3. I use the Restricted Zone for sites requiring JavaScript but no more. Naturally you want to enable scripting, but keep the settings like step #1: disabled ActiveX, Java, etc. A nice thing about this zone is that none of its sites can leave cookies on your computer.

4. Cookies are important for accurate marketing, but I dislike my hard drive filling up with hundreds of them from individual advertisers. So I go to the Privacy tab under Internet Options, then the Advanced button, and Block both types of cookies. If a site is in your Trusted Zone, it automatically can create cookies on your computer. Regular Internet Zone sites might need cookies, so for those you can click the Sites button and add them to the list.

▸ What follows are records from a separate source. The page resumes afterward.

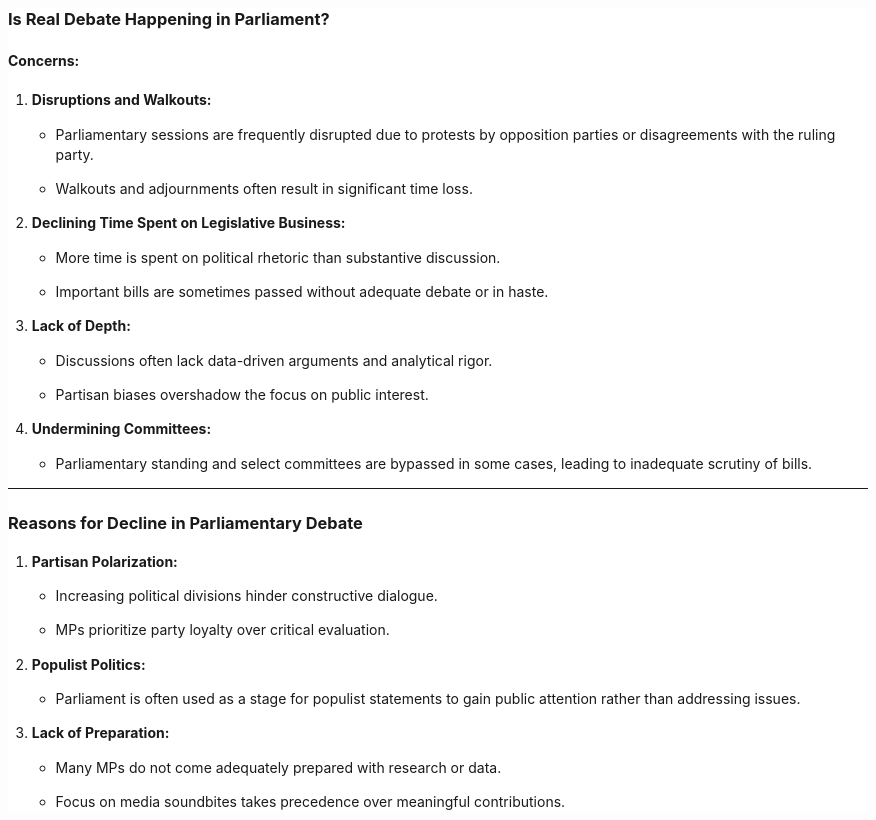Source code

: 

### **Is Real Debate Happening in Parliament?**



#### **Concerns:**

1. **Disruptions and Walkouts:**

   - Parliamentary sessions are frequently disrupted due to protests by opposition parties or disagreements with the ruling party.

   - Walkouts and adjournments often result in significant time loss.



2. **Declining Time Spent on Legislative Business:**

   - More time is spent on political rhetoric than substantive discussion.

   - Important bills are sometimes passed without adequate debate or in haste.



3. **Lack of Depth:**

   - Discussions often lack data-driven arguments and analytical rigor.

   - Partisan biases overshadow the focus on public interest.



4. **Undermining Committees:**

   - Parliamentary standing and select committees are bypassed in some cases, leading to inadequate scrutiny of bills.



---



### **Reasons for Decline in Parliamentary Debate**



1. **Partisan Polarization:**

   - Increasing political divisions hinder constructive dialogue.

   - MPs prioritize party loyalty over critical evaluation.



2. **Populist Politics:**

   - Parliament is often used as a stage for populist statements to gain public attention rather than addressing issues.



3. **Lack of Preparation:**

   - Many MPs do not come adequately prepared with research or data.

   - Focus on media soundbites takes precedence over meaningful contributions.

5. Make sure to update Windows and IE via the official Windows Update website. Microsoft never, ever e-mails updates, or even links to updates. Such an e-mail is almost always a ruse. If it has an attachment, it's probably a virus, worm or Trojan horse. If it's a link, it usually takes you to a pernicious website that tries to install viruses, worms or Trojans on your computer, or "only" spyware.

The website might even simulate Microsoft's website so well that it can trick you into installing an "update." This new phenomenon of phishing is increasingly common with alleged links to banks, eBay and Paypal. The e-mails typically threaten that your account will be deactivated unless you "immediately" go to the website and confirm your information; and you must go through that link and only that link. Often the website URL won't be a regular domain name, but a raw IP address (numbers), so that less savvy people won't suspect they're at a fake website. This is further faciliated by HTML links, like http://www.yahoo.com, which looks like one site but actually takes you to another.

Phishing has shown how trusting people are when online: an official-looking e-mail directs them to an official-looking website, where they'll enter in their full names, addresses, credit card number or account number, etc. Would you trust a letter purportedly from your bank, no matter how authentic it appears, that asks you to "confirm" your account information, sign and return to a PO box? Actually, that happens too, with instructions to fax it.

Safe browsing, everybody.

2 Comments:

Blogger TKC said...

Perry, our esteemed economist, has two fours. (cheapshot!)

My solution to IE is to use Netscape.

Sunday, July 10, 2005 4:58:00 PM  
Blogger Perry Eidelbus said...

Oh whoops! Heh. I added the part about cookies and forgot to renumber the one about Windows Update.

I've seen too many crashes with the various versions of Netscape. If it's not IE, I'd rather use Mozilla.